Stated goal: Please identify every line in the items below that contains the string "skLineSegment" and copy each of those lines.
/---
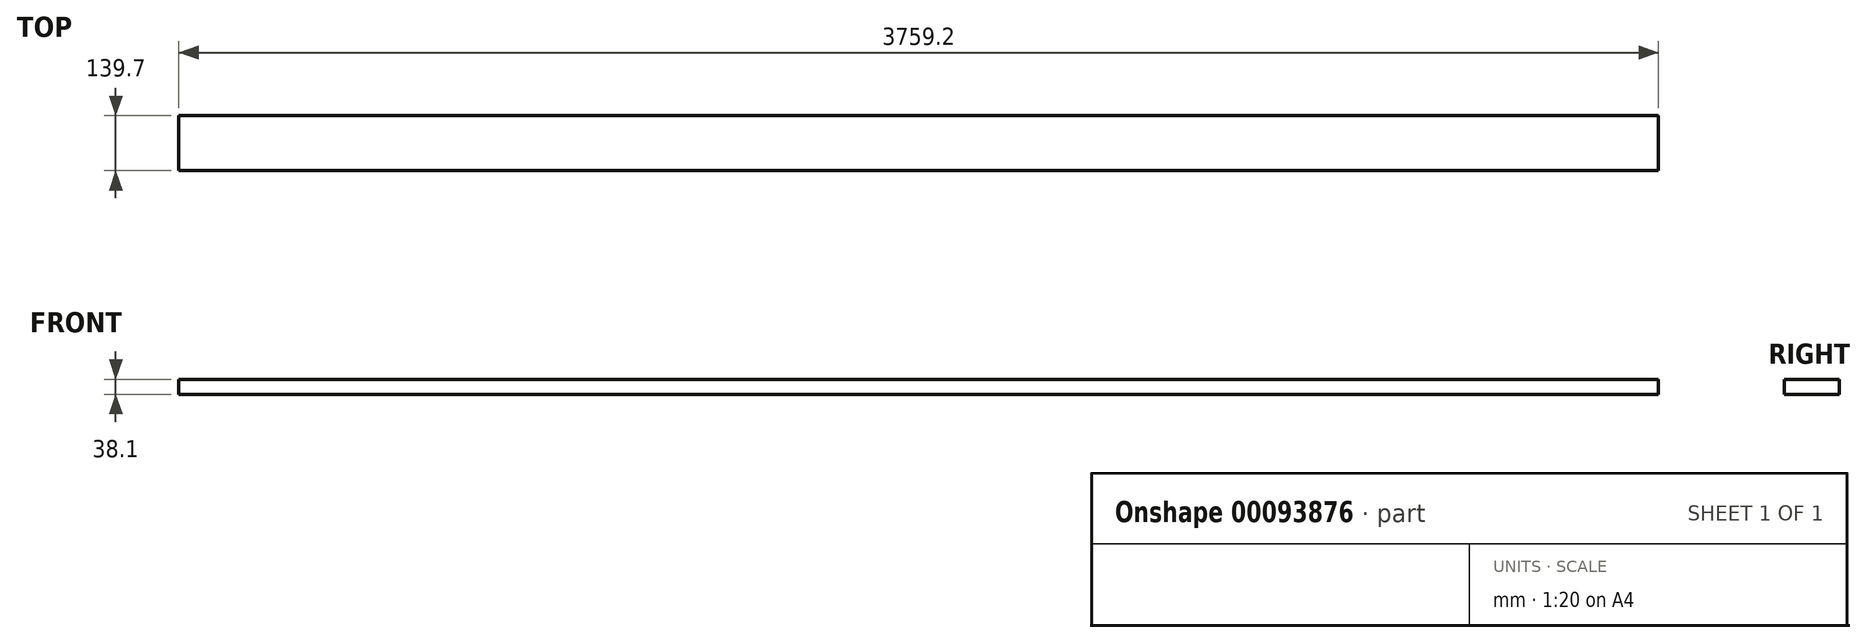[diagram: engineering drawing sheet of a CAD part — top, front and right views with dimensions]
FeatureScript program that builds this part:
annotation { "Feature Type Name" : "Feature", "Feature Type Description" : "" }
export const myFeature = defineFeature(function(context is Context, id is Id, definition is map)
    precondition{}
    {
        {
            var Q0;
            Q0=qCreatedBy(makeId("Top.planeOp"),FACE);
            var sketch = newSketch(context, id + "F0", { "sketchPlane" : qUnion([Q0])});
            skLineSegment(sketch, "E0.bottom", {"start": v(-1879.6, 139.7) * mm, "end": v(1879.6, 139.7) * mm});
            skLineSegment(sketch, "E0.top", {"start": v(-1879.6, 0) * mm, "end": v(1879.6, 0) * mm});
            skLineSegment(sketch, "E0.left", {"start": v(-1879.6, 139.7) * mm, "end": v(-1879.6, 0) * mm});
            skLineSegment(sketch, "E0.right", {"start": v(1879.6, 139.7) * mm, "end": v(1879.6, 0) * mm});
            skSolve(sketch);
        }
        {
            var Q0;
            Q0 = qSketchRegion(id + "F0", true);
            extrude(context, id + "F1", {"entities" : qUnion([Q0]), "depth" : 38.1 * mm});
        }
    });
\---
Exercise response:
            skLineSegment(sketch, "E0.bottom", {"start": v(-1879.6, 139.7) * mm, "end": v(1879.6, 139.7) * mm});
            skLineSegment(sketch, "E0.top", {"start": v(-1879.6, 0) * mm, "end": v(1879.6, 0) * mm});
            skLineSegment(sketch, "E0.left", {"start": v(-1879.6, 139.7) * mm, "end": v(-1879.6, 0) * mm});
            skLineSegment(sketch, "E0.right", {"start": v(1879.6, 139.7) * mm, "end": v(1879.6, 0) * mm});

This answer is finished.